QUOTED PASSAGE
Now it is too late. The era of American corporate stability ended a generation ago
(Edwards, 1975), and with it, the beginning of the end of American economic hegemony. In an
increasingly competitive world in which organizational forms are fluid, the future bleakly
uncertain, and the mechanics of the control and ownership of the means of production obfuscated
41
by the financial revolution, it is not clear how even all the sincerity in the world can implement
either the pluralist or managerialist versions of CSR in any consistent and effective way.
A reason for optimism, however, is the real possibility that “this too will pass.” The decline
of American hegemony may have intellectually bankrupted a CSR-driven Business and Society
academic field, but this loss of economic hegemony does not necessarily imply a total economic
collapse for the United States, but a change in relationship, albeit a potentially painful one, with
the rest of the world. Perhaps it may prove a blessing for everyone if American society can no
longer perpetuate its leadership of an increasingly dysfunctional set of economic, financial, and
military relationships that extend far beyond the borders of the United States (Brenner, 2002;
Melman, 1987). And as American workers succumb to their weight of their global role of
consumers of last resort, the economic treatment of employees can no longer be ignored by either
businesses or academics. Furthermore, American dominance is becoming increasingly less
available as a excuse for the social failures of business practices originating elsewhere.

EXERCISE 1
List every work cited in the passage on corporate social responsibility, giving each by author and year.
EXERCISE 2
In the passage on corporate social responsibility, when did the era of American corporate stability end?
EXERCISE 3
Return the part of the passage on corporate social responsibility that starts at "Now it is too" and ends at "and effective way.", word for word.
This material has no connection to the passage on corporate social responsibility.

Stored data
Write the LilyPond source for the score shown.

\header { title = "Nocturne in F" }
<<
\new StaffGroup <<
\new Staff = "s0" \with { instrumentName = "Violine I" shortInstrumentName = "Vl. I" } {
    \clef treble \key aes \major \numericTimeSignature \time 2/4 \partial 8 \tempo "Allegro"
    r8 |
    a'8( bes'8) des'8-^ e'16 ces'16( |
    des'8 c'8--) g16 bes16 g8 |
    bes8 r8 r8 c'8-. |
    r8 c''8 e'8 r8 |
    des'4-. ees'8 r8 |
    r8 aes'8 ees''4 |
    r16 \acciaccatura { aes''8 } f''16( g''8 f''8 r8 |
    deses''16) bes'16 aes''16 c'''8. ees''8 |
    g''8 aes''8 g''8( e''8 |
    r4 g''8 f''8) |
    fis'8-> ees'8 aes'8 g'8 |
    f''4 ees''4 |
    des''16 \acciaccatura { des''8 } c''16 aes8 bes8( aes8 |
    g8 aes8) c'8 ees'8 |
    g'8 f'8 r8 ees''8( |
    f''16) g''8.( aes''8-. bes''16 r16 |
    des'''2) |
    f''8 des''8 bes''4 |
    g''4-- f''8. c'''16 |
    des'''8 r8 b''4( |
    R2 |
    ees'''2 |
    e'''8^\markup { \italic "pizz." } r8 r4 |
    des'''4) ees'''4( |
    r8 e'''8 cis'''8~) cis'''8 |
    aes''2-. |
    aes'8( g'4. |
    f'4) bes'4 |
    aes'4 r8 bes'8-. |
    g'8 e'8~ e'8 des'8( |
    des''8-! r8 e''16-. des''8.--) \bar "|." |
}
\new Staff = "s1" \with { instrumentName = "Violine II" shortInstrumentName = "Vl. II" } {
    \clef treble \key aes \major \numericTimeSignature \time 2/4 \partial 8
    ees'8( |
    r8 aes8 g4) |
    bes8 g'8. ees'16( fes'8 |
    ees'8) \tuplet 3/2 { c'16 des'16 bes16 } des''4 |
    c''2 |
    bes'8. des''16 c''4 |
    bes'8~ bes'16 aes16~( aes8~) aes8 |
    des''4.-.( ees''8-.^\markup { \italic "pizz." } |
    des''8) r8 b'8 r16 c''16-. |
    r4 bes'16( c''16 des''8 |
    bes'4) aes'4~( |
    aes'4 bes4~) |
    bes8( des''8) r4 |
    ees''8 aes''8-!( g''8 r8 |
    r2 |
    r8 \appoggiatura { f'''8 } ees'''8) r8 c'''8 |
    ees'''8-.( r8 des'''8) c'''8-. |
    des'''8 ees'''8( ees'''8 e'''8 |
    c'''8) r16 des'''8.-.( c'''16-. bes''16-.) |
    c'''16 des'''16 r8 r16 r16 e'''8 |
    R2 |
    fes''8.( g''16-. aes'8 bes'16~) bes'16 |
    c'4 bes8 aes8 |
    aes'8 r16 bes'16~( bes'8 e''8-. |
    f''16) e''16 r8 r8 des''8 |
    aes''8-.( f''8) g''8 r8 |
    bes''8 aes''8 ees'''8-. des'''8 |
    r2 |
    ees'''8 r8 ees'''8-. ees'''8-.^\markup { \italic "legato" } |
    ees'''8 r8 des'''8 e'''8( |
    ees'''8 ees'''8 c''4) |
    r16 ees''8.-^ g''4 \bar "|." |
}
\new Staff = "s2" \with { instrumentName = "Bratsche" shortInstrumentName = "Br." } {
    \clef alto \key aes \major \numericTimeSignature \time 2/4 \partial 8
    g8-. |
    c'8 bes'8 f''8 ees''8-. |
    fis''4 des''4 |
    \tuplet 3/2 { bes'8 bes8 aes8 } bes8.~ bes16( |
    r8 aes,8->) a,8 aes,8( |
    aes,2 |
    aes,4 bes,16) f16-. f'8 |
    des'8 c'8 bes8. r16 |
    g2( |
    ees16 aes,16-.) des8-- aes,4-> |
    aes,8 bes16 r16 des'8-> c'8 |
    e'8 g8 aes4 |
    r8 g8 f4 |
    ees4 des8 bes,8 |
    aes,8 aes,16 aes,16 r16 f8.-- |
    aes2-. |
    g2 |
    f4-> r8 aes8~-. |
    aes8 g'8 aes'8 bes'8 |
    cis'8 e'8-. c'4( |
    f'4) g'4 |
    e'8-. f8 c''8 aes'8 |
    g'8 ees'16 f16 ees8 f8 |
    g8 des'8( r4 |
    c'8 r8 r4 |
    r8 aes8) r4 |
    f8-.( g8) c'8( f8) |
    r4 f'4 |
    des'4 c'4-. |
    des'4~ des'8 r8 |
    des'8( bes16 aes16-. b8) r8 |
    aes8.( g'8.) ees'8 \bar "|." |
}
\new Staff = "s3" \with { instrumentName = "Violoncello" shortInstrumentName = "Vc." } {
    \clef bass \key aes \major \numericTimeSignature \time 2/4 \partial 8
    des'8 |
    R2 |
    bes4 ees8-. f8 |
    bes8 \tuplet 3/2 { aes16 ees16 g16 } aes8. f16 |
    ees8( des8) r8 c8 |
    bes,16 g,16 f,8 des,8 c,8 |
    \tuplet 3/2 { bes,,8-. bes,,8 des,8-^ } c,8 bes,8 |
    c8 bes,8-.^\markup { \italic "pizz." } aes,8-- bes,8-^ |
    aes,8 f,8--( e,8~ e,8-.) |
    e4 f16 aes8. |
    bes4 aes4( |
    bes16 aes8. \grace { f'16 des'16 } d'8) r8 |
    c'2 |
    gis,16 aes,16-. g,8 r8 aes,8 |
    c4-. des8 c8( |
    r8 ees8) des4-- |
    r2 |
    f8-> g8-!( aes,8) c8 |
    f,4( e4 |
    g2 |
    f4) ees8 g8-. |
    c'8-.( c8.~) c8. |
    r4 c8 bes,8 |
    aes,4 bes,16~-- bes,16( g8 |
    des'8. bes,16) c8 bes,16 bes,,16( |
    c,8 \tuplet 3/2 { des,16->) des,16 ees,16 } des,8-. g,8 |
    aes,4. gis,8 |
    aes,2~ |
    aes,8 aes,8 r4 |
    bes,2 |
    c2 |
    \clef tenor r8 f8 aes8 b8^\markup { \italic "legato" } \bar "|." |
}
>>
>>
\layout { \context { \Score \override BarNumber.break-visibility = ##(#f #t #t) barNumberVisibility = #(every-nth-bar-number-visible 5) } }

REPLY 1
Edwards, 1975; Brenner, 2002; Melman, 1987

REPLY 2
A generation ago.

REPLY 3
Now it is too late. The era of American corporate stability ended a generation ago
(Edwards, 1975), and with it, the beginning of the end of American economic hegemony. In an
increasingly competitive world in which organizational forms are fluid, the future bleakly
uncertain, and the mechanics of the control and ownership of the means of production obfuscated
41
by the financial revolution, it is not clear how even all the sincerity in the world can implement
either the pluralist or managerialist versions of CSR in any consistent and effective way.